Not all are being deported, according to a U.S. House Judiciary Committee report. It found that the Biden administration removed nearly 60% fewer criminal aliens with convictions and charges in fiscal 2023 than were removed in fiscal 2019.

Republicans in the House point to Mayorkas creating more than a dozen parole programs House Republicans identified as illegal used as evidence to support their charge to impeach him. One new parole program allows up to 30,000 Venezuelans to be released into the country a month who otherwise would not qualify under current law. Twenty states, including Florida, sued over the “illegal visa system.” They lost in January, after the Supreme Court ruled they did not have standing to sue.

Mayorkas changed parole policies after some countries refused to accept their citizens being deported back from the U.S., The Center Square reported. Last month, Venezuela also began halting deportation flights from the U.S., The Wall Street Journal reported.

As more reported Venezuelans with criminal backgrounds enter the U.S., Venezuela’s violent death rate has dropped to its lowest level in more than two decades, Bloomberg News reported.
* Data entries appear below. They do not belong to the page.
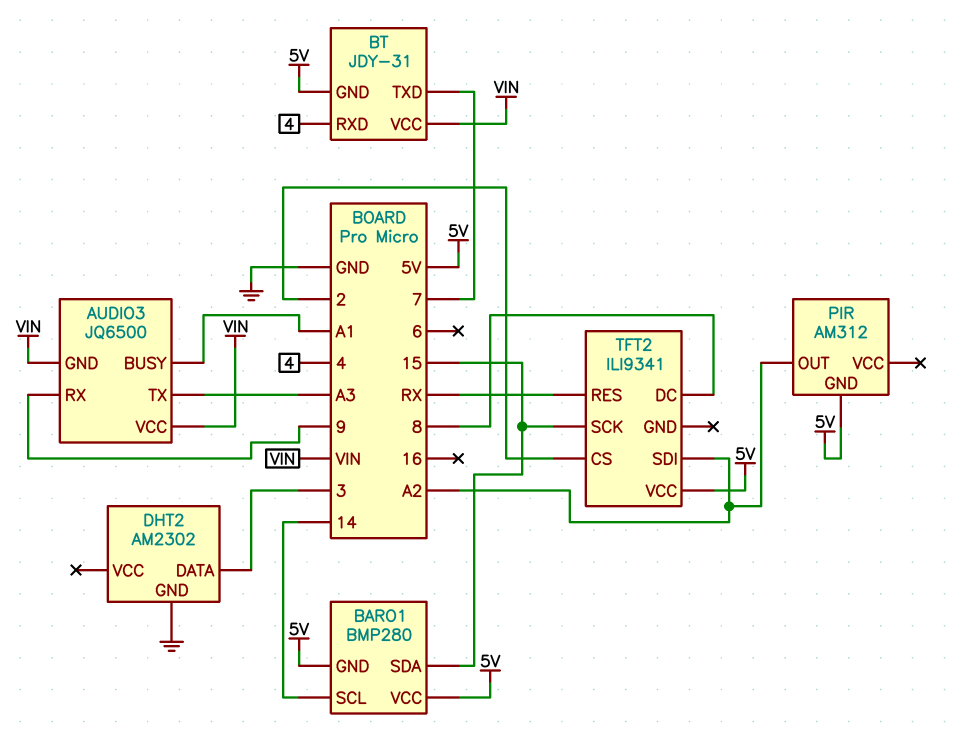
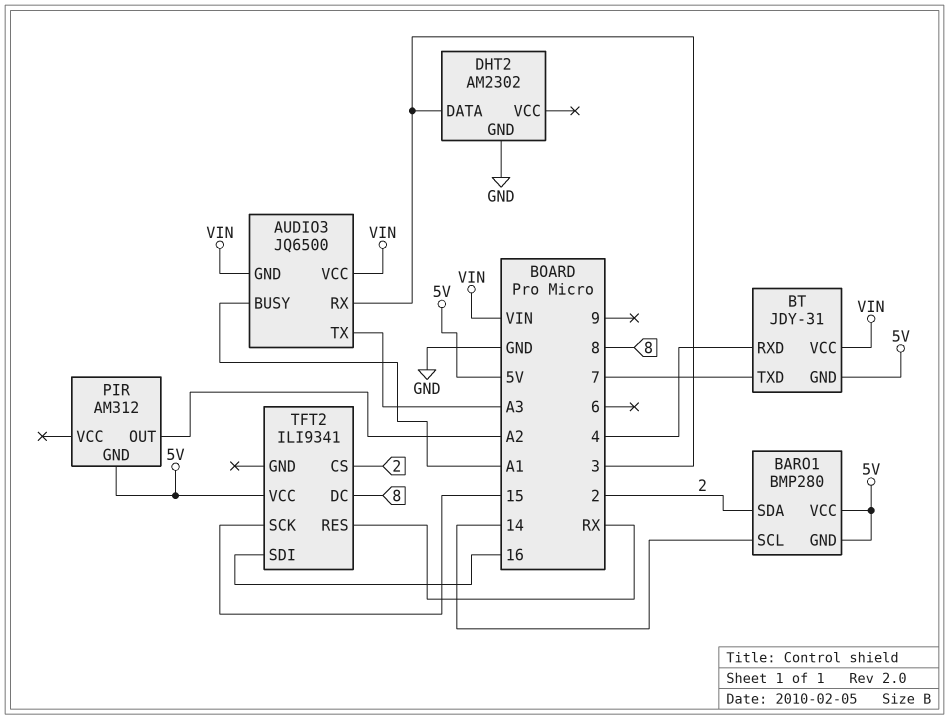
AUDIO3 pin RX: 9 -> 3
BARO1 pin SDA: 15 -> 2
TFT2 pin SDI: A2 -> 16

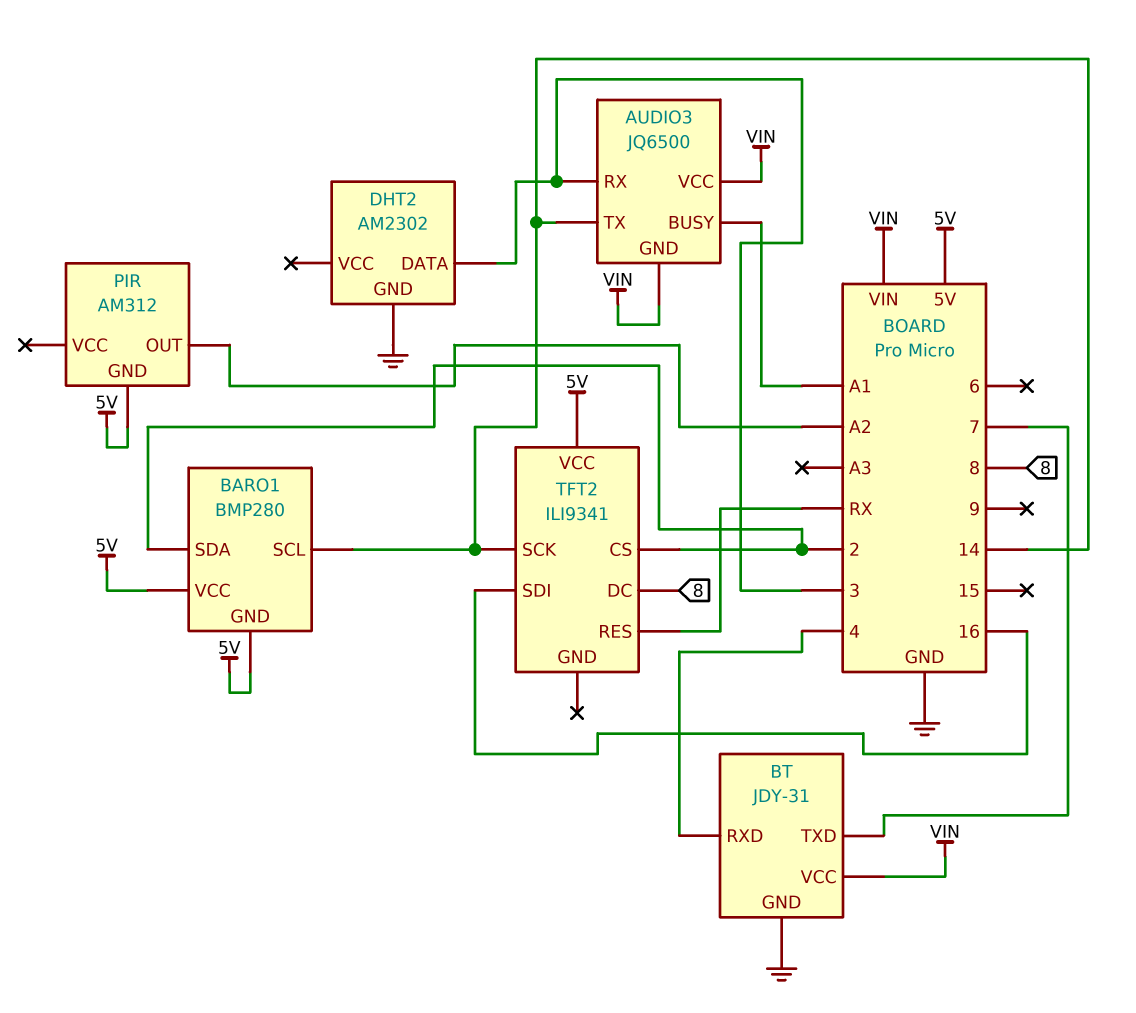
AUDIO3 pin TX: A3 -> 14
BT pin GND: 5V -> GND
TFT2 pin SCK: 15 -> 14

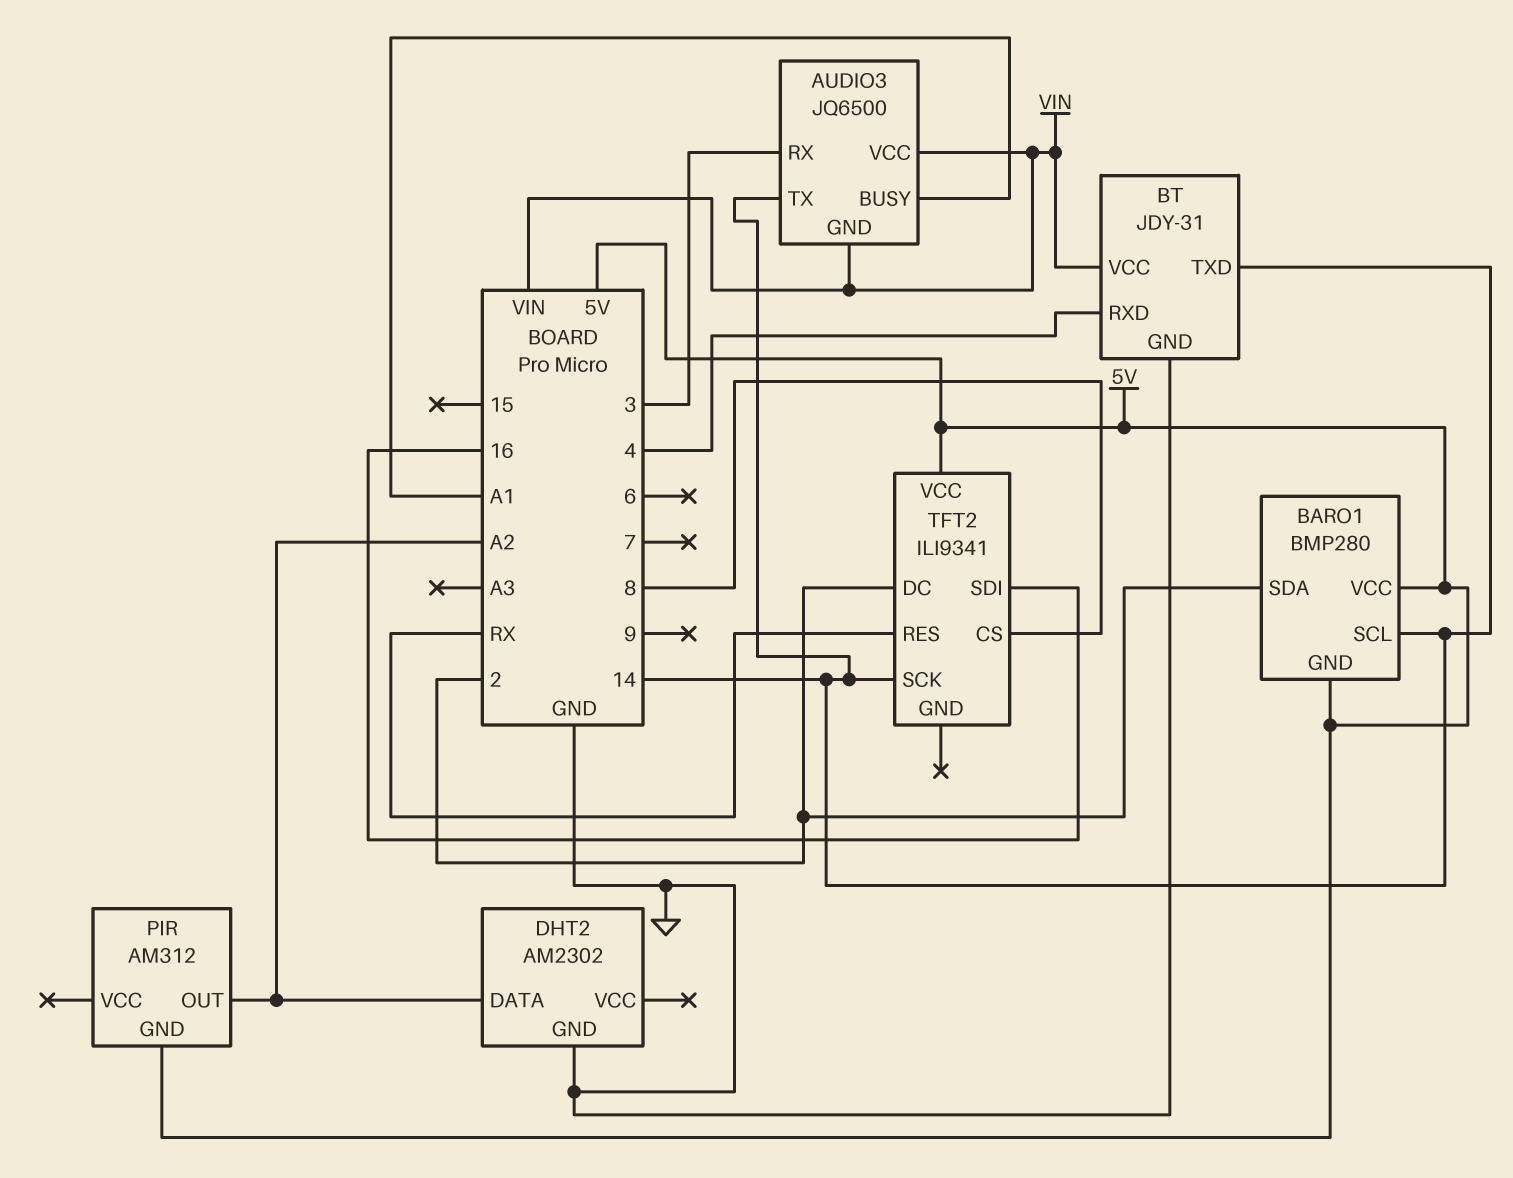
BT pin TXD: 7 -> 14
DHT2 pin DATA: 3 -> A2
TFT2 pin CS: 2 -> 8
TFT2 pin DC: 8 -> 2

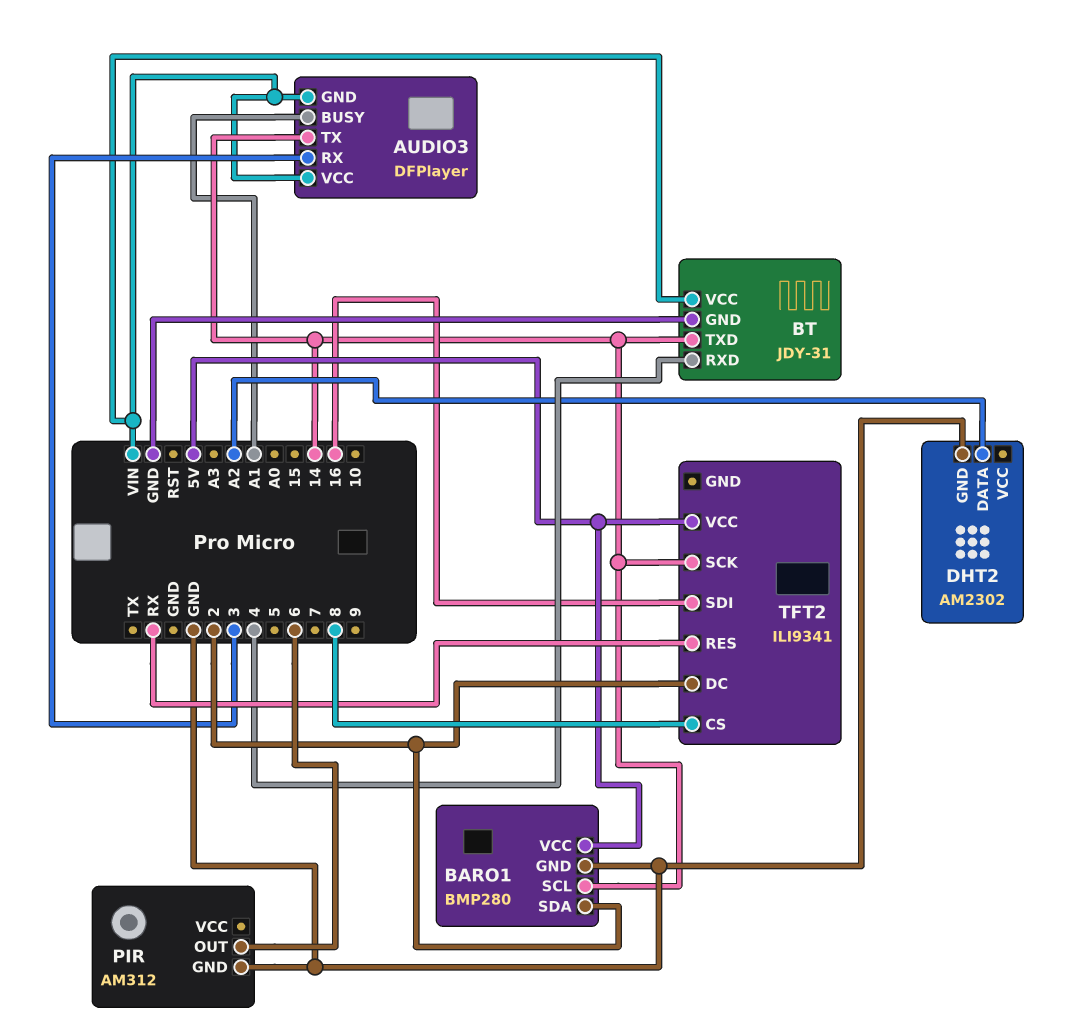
AUDIO3: JQ6500 -> DFPlayer
BARO1 pin GND: 5V -> GND
PIR pin GND: 5V -> GND
PIR pin OUT: A2 -> 6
At a recent U.S. Senate Select Committee on Intelligence hearing, Sen. Marco Rubio, R-Florida, asked FBI Director Christopher Wray about Venezuelan Tren de Aragua prison gang members being released into the U.S. Wray said he couldn’t speak specifically to the gang but said, “certainly, we have had dangerous individuals entering the United States of a variety of sorts.”

“Are we now seeing crimes from people that entered the country over the last three years, some of them with ties to gangs or other criminal organizations?” Rubio asked.

“From an FBI perspective, we are seeing a wide array of very dangerous threats that emanate from the border, and that includes everything from the drug trafficking” to violent crime, Wray said.

He also said a smuggling network with ISIS ties “that we’re very concerned about” was moving people from all over the world illegally into the U.S.

According to CBP data, 334,914 Venezuelans were “encountered” illegally entering the U.S. nationwide in fiscal 2023, up from 189,520 in fiscal 2022 and 50,499 in fiscal 2021. In fiscal 2024 through the end of February, 178,914 Venezuelans have illegally entered the country.

From January 2023 through the end of February 2024, more than 501,000 foreign nationals arrived at ports of entry using Mayorkas’ CBP One mobile app. The majority who were processed into the U.S. were Haitian, Mexican, and Venezuelan, The Center Square reported.